There may have been times where your vehicle was stuck and needed a push or a farmer came to pull you out of a ditch. There may be have been someone help you when suddenly taken ill on a train or airplane. How often did someone try and describe the direction you needed to take to get a few blocks away to a rather hidden entrance and decided to simply walk you there so that you would not be lost? We may think of the line in A Street Car Named Desire as Blanche Dubois says “Whoever you are, I have always depended on the kindness of strangers.”
It is through those we know and don’t know that intimately that we grow. Our reflexion in the mirror becomes sharper, more defined. It is less an image of ego and more a person broader in ideas and adapted to others. We are not so much then just the individual, but a composite – of parents, siblings, friends – and further now the individuals we meet. All of us have an influence and all leave a mark of varying degrees on us.
The stranger is the “other”. But equally is that we are the strangers to others.
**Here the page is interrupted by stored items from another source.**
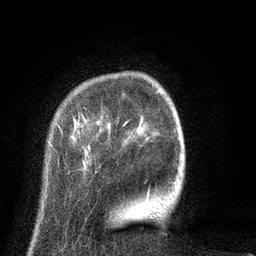
Breast MRI (dynamic contrast-enhanced), one axial slice. Cropped to one breast. Dynamic contrast-enhanced series, time point 2 of 8 at this slice position (early post-contrast). 3 T. TE 2.1 ms, TR 5 ms. 2 mm slice thickness. 256 × 256 image matrix, field of view 160 × 160 mm. Female patient.
Annotated regions visible in this slice (semi-automatically segmented with operator editing):
- enhancing-tissue mask used for the functional tumour volume (all voxels passing the contrast-enhancement thresholds inside the analysis volume; usually the tumour): bounding box [x1, y1, x2, y2] px = [49, 91, 176, 196]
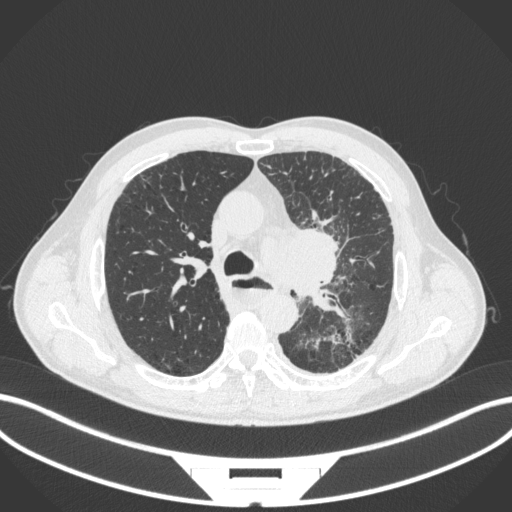
Chest CT, one axial slice. Slice 260 of 411 in the series (ordered by position). Reconstruction kernel B31f. 120 kVp. Lung window (W 1500 / L -600 HU). 512 × 512 image matrix, field of view 400 × 400 mm. Patient: male, 57 years. Case-level facts recorded for this patient, not image findings: clinical TNM (as recorded): T2a N1 M0.
Outlined on this slice (bounding box drawn by a radiologist):
- lung tumour (recorded histology: squamous cell carcinoma): box from (x=256, y=214) to (x=345, y=296) px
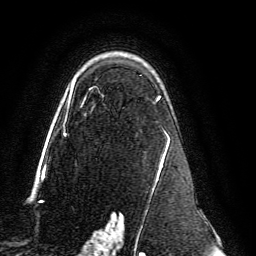
Breast MRI, one axial slice; position 94 of 134 along the scan axis; cropped to one breast; dynamic contrast-enhanced series, time point 2 of 6 at this slice position (early post-contrast); 3 T; TE 4.6 ms, TR 8.8 ms; 256 × 256 image matrix, field of view 200 × 200 mm. Female patient.
Outlined on this slice (semi-automatically segmented with operator editing):
- enhancing-tissue mask used for the functional tumour volume (all voxels passing the contrast-enhancement thresholds inside the analysis volume; usually the tumour): bounding box <63,75,170,239> (left, top, right, bottom; pixels)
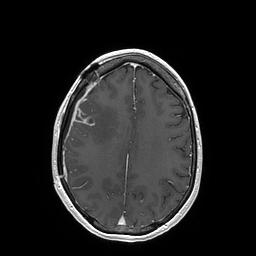
Brain MRI from a brain-tumour surgery series, one axial slice; slice 62 of 202 in the series (ordered by position); T1-weighted post-contrast; 256 × 256 image matrix, field of view 250 × 250 mm. Case-level facts recorded for this patient, not image findings: histopathology: Glioblastoma; WHO grade: 4; IDH mutation: no.
Annotated regions visible in this slice (manually delineated by an expert):
- tumour: bounding box <74,109,93,125> (left, top, right, bottom; pixels)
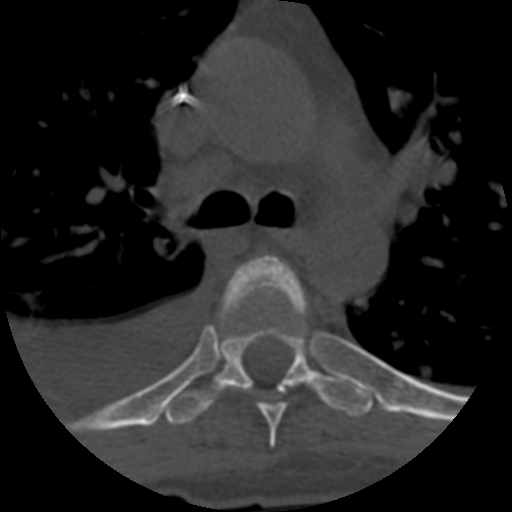
CT including the spine, one axial slice; position 444 of 708 along the scan axis; reconstruction kernel STANDARD; 120 kVp; one of 3 acquisitions stored at this slice position; bone window (W 1800 / L 400 HU); 1.25 mm slice thickness; 512 × 512 image matrix, field of view 160 × 160 mm. Patient age 55 years. From the clinical record (not read from this slice): primary cancer: colon; vertebrae with lytic lesions (as recorded): T12, L1, L5.
Outlined on this slice (semi-automatically segmented with operator editing):
- T5 vertebra: bounding box [x1, y1, x2, y2] px = [222, 254, 305, 448]
- T6 vertebra: [164, 278, 373, 426]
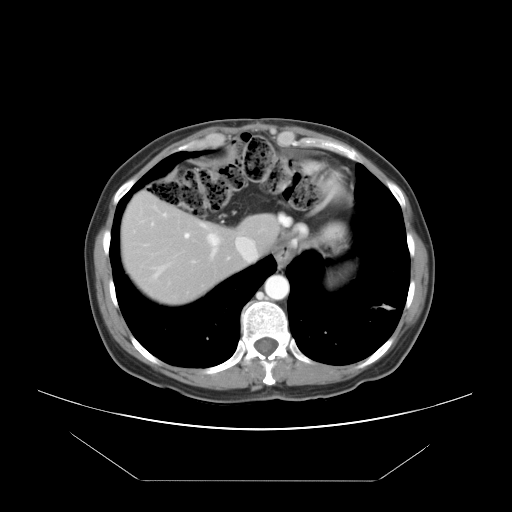
Contrast-enhanced abdominal CT, one axial slice; position 38 of 45 along the scan axis; reconstruction kernel STANDARD; 120 kVp; intravenous contrast given; soft-tissue window (W 400 / L 40 HU); 5 mm slice thickness; 512 × 512 image matrix, field of view 405 × 405 mm. Case-level facts recorded for this patient, not image findings: patient: female, age 33 years at operation; diagnosis: colorectal cancer liver metastases, imaged before liver resection; multiple liver metastases: yes; largest metastasis: 2.5 cm.
Annotated regions visible in this slice (manually delineated by an expert):
- hepatic veins: box from (x=152, y=212) to (x=256, y=280) px
- liver: (x=123, y=196)–(x=276, y=302)
- planned liver remnant (the part of the liver to remain after resection): (x=123, y=196)–(x=275, y=287)
- portal vein (with intrahepatic branches): (x=184, y=233)–(x=190, y=239)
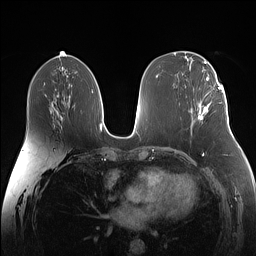
Breast MRI (dynamic contrast-enhanced), one axial slice; slice 73 of 160 in the series (ordered by position); dynamic contrast-enhanced series, time point 2 of 7 at this slice position (early post-contrast); 1.5 T; TE 1.4 ms, TR 5 ms; 1.1 mm slice thickness; 256 × 256 image matrix. Female patient.
Outlined on this slice (semi-automatic segmentation, software-assisted and operator-edited):
- enhancing-tissue mask used for the functional tumour volume (all voxels passing the contrast-enhancement thresholds inside the analysis volume; usually the tumour): bounding box [x1, y1, x2, y2] px = [198, 87, 224, 120]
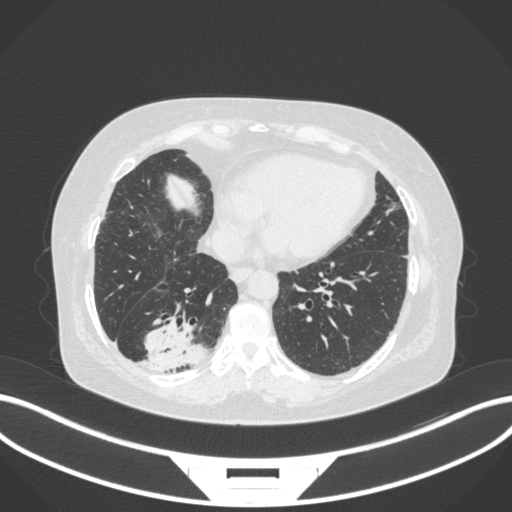
Chest CT, one axial slice; slice 70 of 303 in the series (ordered by position); reconstruction kernel B31f; 120 kVp; lung window (W 1500 / L -600 HU); 1 mm slice thickness; 512 × 512 image matrix, field of view 400 × 400 mm. Patient: female, 65 years. Case-level facts recorded for this patient, not image findings: clinical TNM (as recorded): T2b N1 M0; histopathological grade: G1.
Outlined on this slice (bounding box drawn by a radiologist):
- lung tumour (recorded histology: adenocarcinoma): bounding box (x1, y1, x2, y2) in pixels: (134, 319, 212, 372)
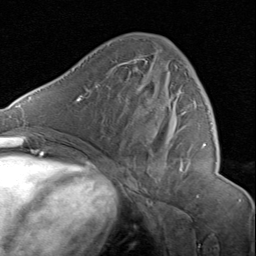
Breast MRI (dynamic contrast-enhanced), one axial slice; slice 45 of 80 in the series (ordered by position); cropped to one breast; dynamic contrast-enhanced series, time point 2 of 8 at this slice position (early post-contrast); 1.5 T; TE 1.7 ms, TR 4.5 ms; 2 mm slice thickness; 256 × 256 image matrix, field of view 180 × 180 mm. Female patient.
Outlined on this slice (semi-automatically segmented with operator editing):
- enhancing-tissue mask used for the functional tumour volume (all voxels passing the contrast-enhancement thresholds inside the analysis volume; usually the tumour): bounding box <129,58,207,172> (left, top, right, bottom; pixels)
We may be the one offering kindness to a stranger, to those around us. We are not really strangers after the encounter. It is why in war it is dangerous to meet with the enemy; we might become less enemy as demonstrated at the meeting from the trenches in the First World War on Christmas Day. The kindness of strangers is only the beginning. It becomes the kindness of acquaintances.
The effort to be kind, and for some this may truly be the case, forces us to choose the selfish egoist path or enter the road of contact and sharing. Kindness is the key – a recognition if the need of another and a decision to help in some way this other person. How much we offer is another issue but we learn that kindness is priceless. What is offered is usually appreciated.
The stranger is ourselves. It is each one we meet who is an unknown to us, but becomes the one who, despite the unknown, is willing to reach out, even at personal cost, to help. For us then, the kindness of strangers is exemplified in the Good Samaritan (Luke 10, 30-37) and the expense of this kindness is not quantifiable. It is simply treasure in Heaven because where our heart is so is our treasure (Matthew 6, 21).